Music, or any art form, is for the people. If an artist's delivery is not sensible, it is but natural that there will be criticism, and the critic need not know the language of music or any art. When an artist is ready to accept appreciation from the people or audience, then he/she should be generous and honest enough to accept criticism too.

Critics should be human enough to bring out genuine shortcomings without bias. I would like to be among a number of readers who appreciate the efforts of The Hindu in keeping the arts alive and very relevant.

George Varghese Kodiat,


The issue that should engage all of us is not how some singers react to criticism but how the world of south Indian classical music discriminates against talented musicians who do not have the backing of what I would call a pedigree. Sabhas, music lovers and critics should collaborate to dismantle the elitist structures that have forced hundreds of talented musicians to languish in obscurity. Merit, and not merely lineage, should be extended the support and respect it deserves.

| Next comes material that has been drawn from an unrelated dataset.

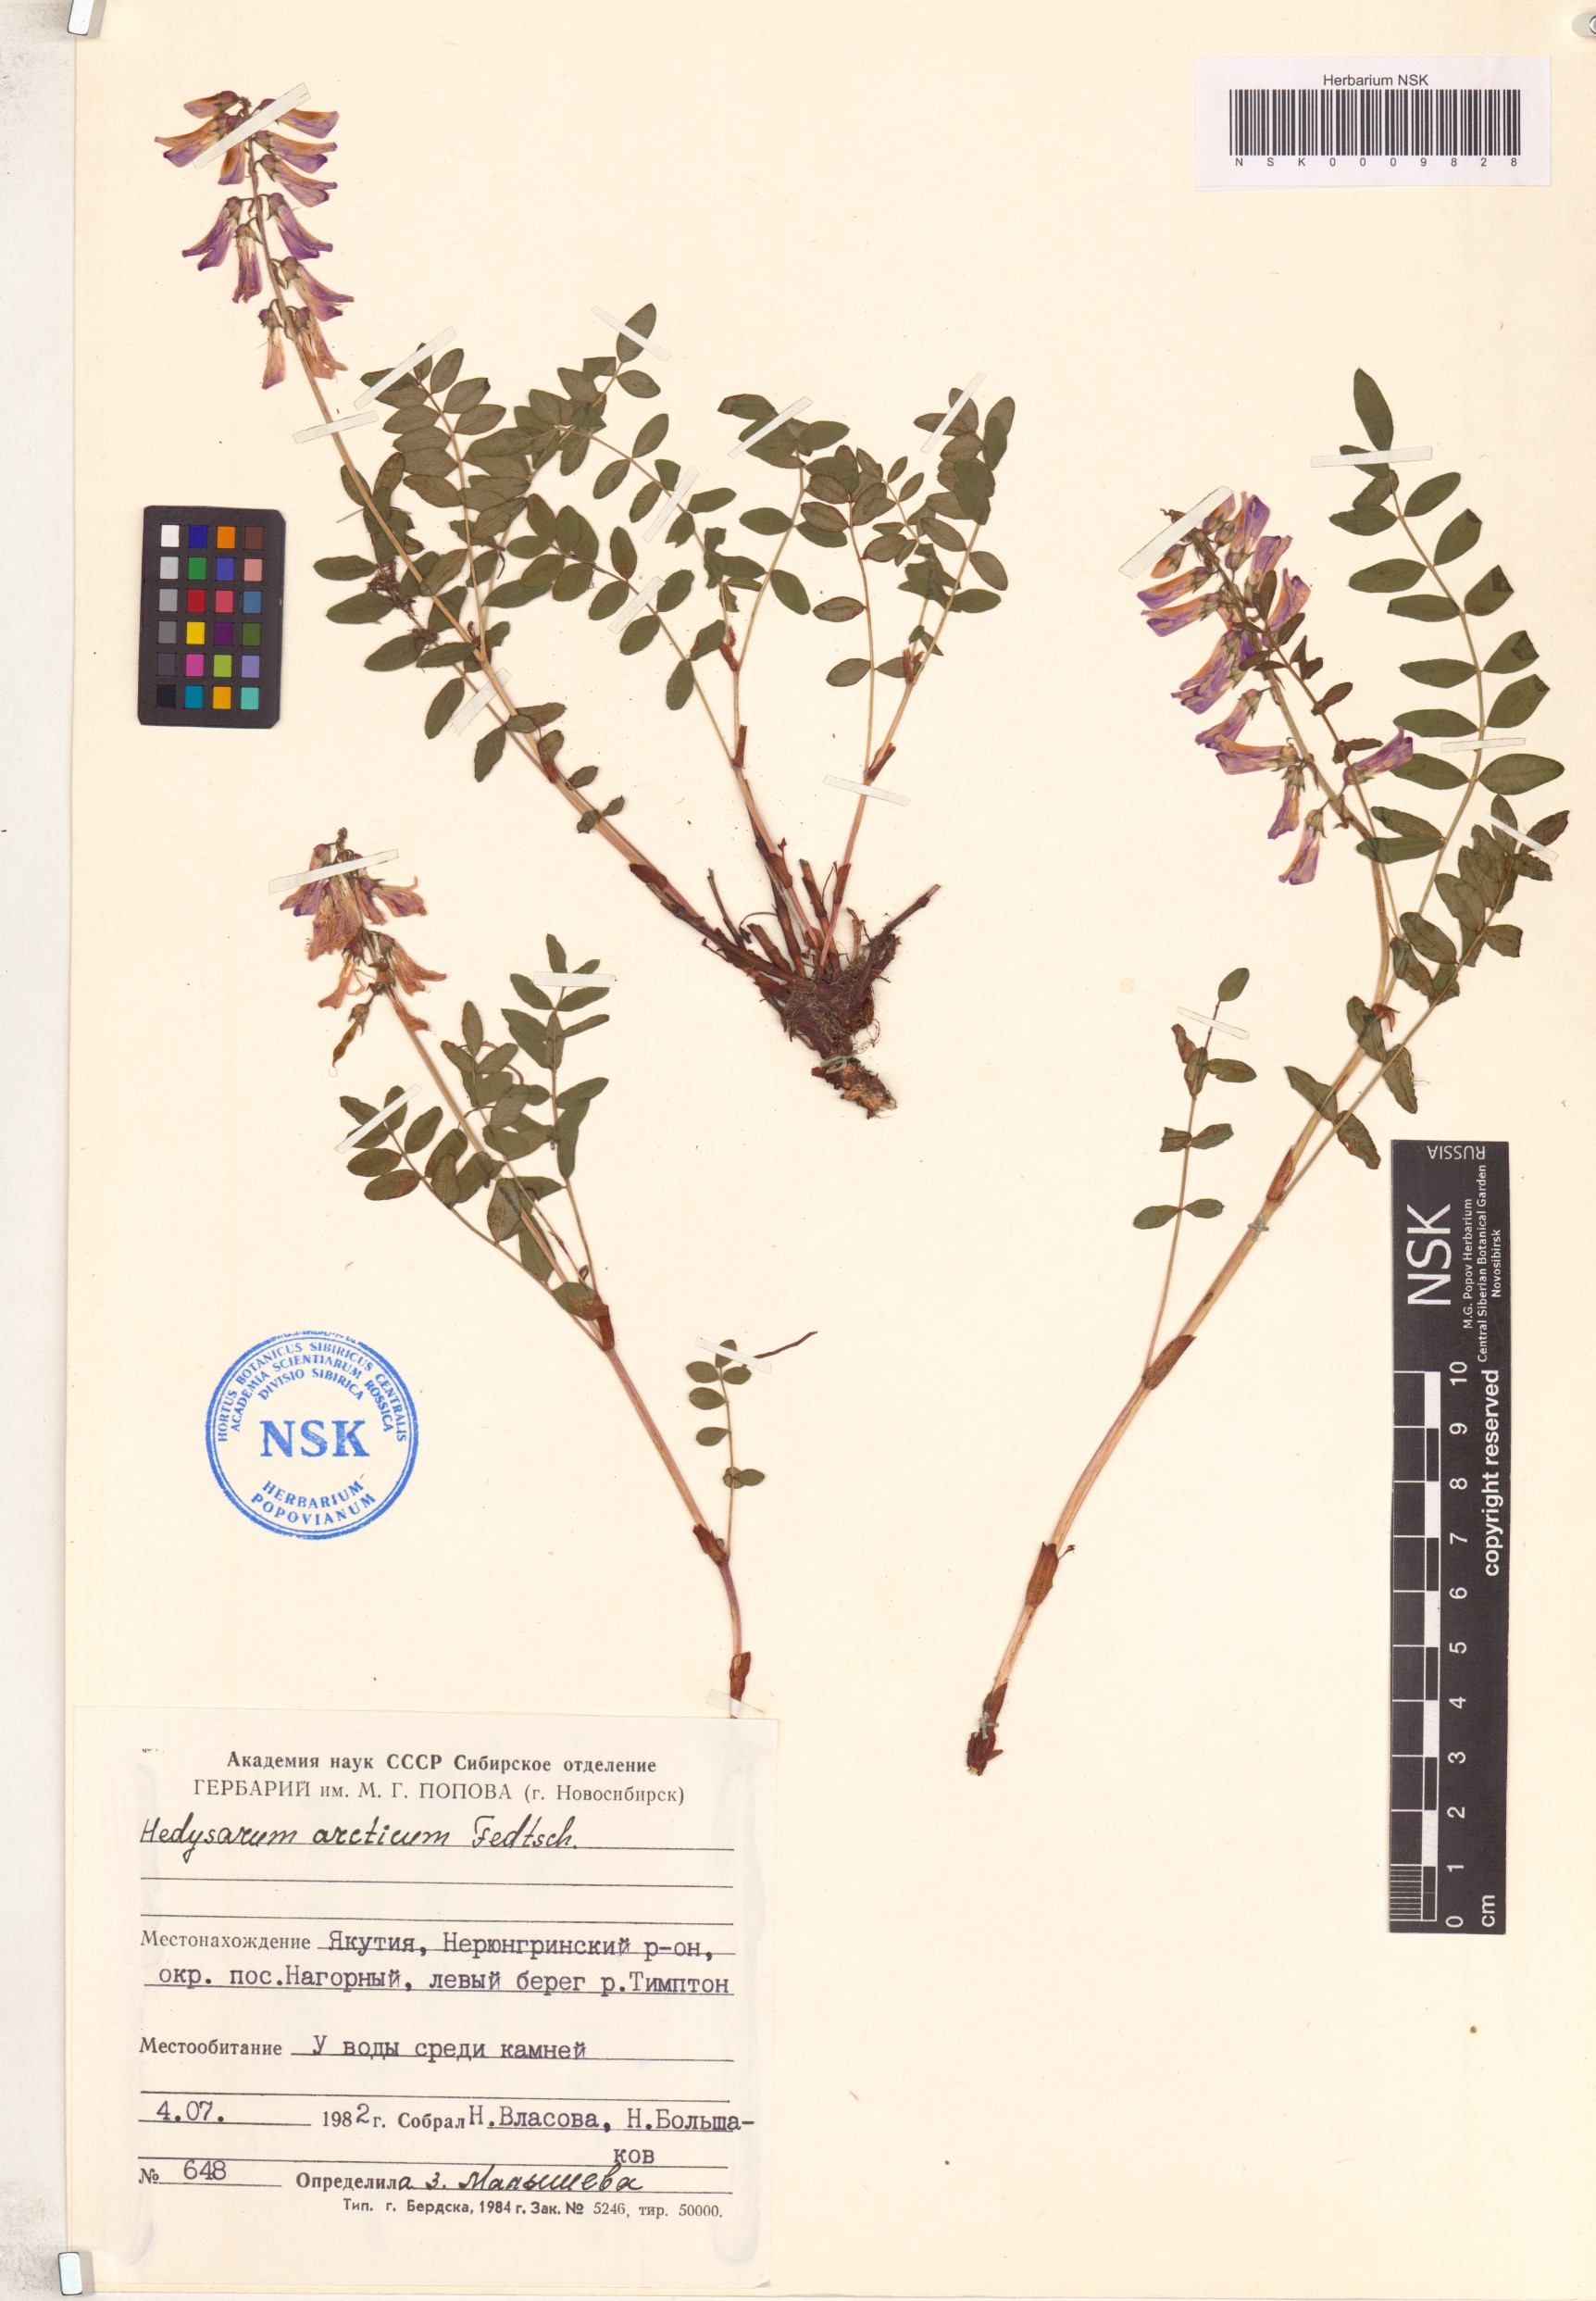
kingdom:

As a layperson with only a nodding (no pun intended) acquaintance with Carnatic Music, I usually enjoy reading a well-written critique, particularly if laced with humour. I reproduce below a gem of a piece which appeared in TheHindu many years ago, reviewing the concert of a very senior and respected artist. I have changed the names of the artists to protect their identities: “The way Rajagopalan framed his concert, it looked as if he was estranged from the decorum of good music. It was like an unbalanced bank ledger. Except for the first two Kirtanas ... the songs were unfamiliar in Tamil, which he himself had to sing by constantly looking into the papers before him. The use of his voice reminded old rasikas of the days of drama music. N. Shanmughasundaram (violin) matched the bizarre articulation of Rajagopalan with his harsh bowing. Palakkad Krishnan (mridangam) and S. Hariprasad (Kanjira) were willing partners in the noisy ensemble.” Who said music criticism and humour cannot go together?